Im Oktober fand in Den Haag die Digital Democracy Conference statt – ein europäischer Treffpunkt für Fachleute aus Verwaltung, Politik, Zivilgesellschaft, Wissenschaft und Technologieentwicklung. Die Konferenz bot vielfältige Einblicke in aktuelle Debatten rund um digitale Demokratie – mit besonderem Fokus auf Rahmenbedingungen, die notwendig sind, um digitale Technologien im Sinne demokratischer Teilhabe zu gestalten und einzusetzen.
Expert:innen aus verschiedenen Bereichen diskutierten, welche rechtlichen, ethischen und technischen Voraussetzungen notwendig sind, um demokratische Prozesse mithilfe digitaler Werkzeuge zugänglicher, transparenter und inklusiver zu machen.
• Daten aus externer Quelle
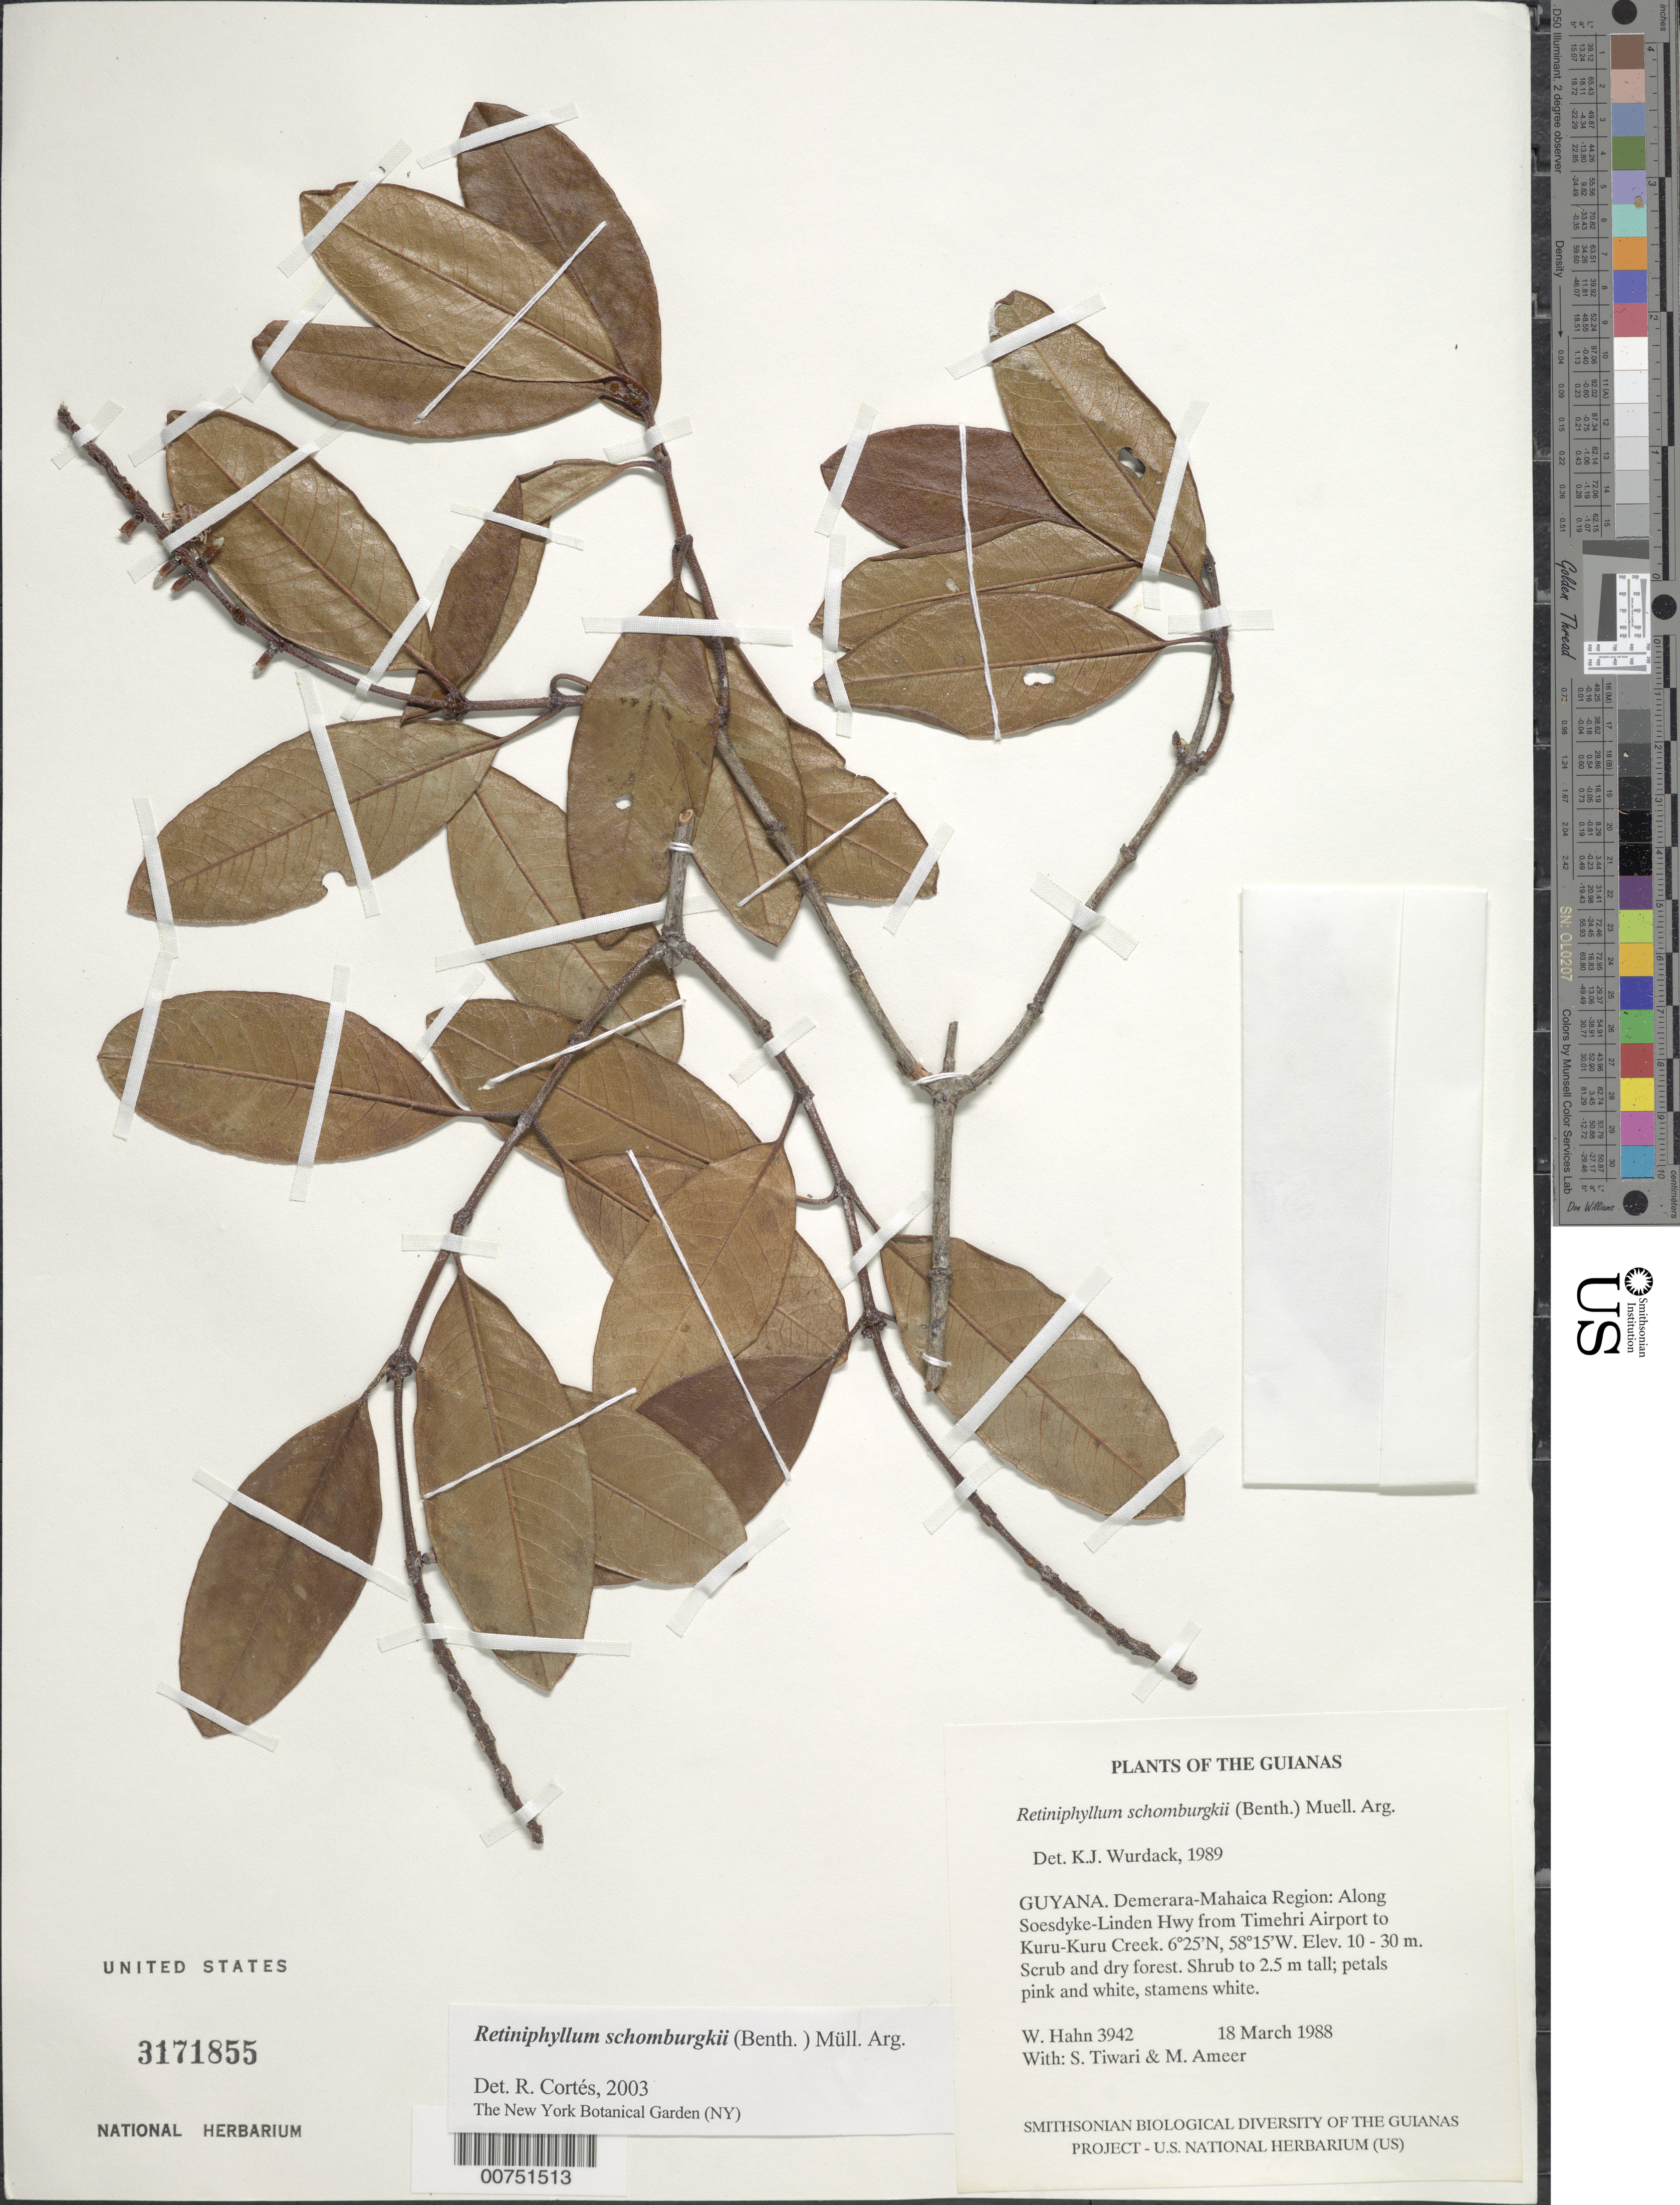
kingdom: Plantae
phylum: Tracheophyta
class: Magnoliopsida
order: Gentianales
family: Rubiaceae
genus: Retiniphyllum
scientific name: Retiniphyllum schomburgkii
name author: (Benth.) Müll. Arg.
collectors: W. Hahn, S. Tiwari & M. Ameer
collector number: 3942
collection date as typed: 18 March 1988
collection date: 1988-03-18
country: Guyana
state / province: Demerara-Mahaica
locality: Along Soesdyke-Linden Hwy from Timehri Airport to Kuru-Kuru Creek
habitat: Scrub and dry forest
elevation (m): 10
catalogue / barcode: US 3171855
Dabei wurde deutlich: Es geht nicht nur um Tools, sondern um Vertrauen, Transparenz, Verantwortungsbewusstsein und die langfristige Gestaltung demokratischer Infrastrukturen.
Künstliche Intelligenz in der Bürgerbeteiligung – Chancen und Herausforderungen
Besondere Aufmerksamkeit galt dem Einsatz von Künstlicher Intelligenz in Beteiligungsprozessen. Viele Projekte an der Schnittstelle zwischen Praxis und Wissenschaft untersuchen, wie KI genutzt werden kann, um Beteiligung niederschwelliger zu gestalten und testen Tools, die die Teilnehmenden unterstützen, ihre Positionen zu vermitteln. Gleichzeitig sollen die Ergebnisse aus analogen und digitalen Beteiligungsformaten für Verwaltung und Politik besser aufbereitet und nutzbar gemacht werden.
Mehrere auf der Konferenz präsentierte Projekte an der Schnittstelle von Forschung, technischer Entwicklung und Verwaltungspraxis arbeiten aktuell an Verfahren zur automatisierten Auswertung und Strukturierung öffentlicher Diskurse. Ziel ist es, Argumente in Echtzeit zu analysieren, zu bündeln und zugänglich zu machen – etwa für Verwaltungsmitarbeitende oder politische Entscheidungsträger:innen. Damit könnten auch groß angelegte Diskussionen in der Zivilgesellschaft besser begleitet, verstanden und in politische Entscheidungsprozesse eingebracht werden.
Hier liegt ein großes Potenzial, um den Informationsfluss zwischen Bürger:innen und Entscheidungsträger:innen zu verbessern, zugleich stellen sich aber komplexe Fragen zu Transparenz, Nachvollziehbarkeit und Akzeptanz solcher Systeme. Was passiert mit Emotionen und zwischenmenschlichen Interaktionen, wenn Diskussionen zunehmend automatisiert moderiert oder analysiert werden? Wie viel „Leitung“ durch KI ist gewünscht – und ab wann entsteht das Gefühl von Bevormundung statt Unterstützung?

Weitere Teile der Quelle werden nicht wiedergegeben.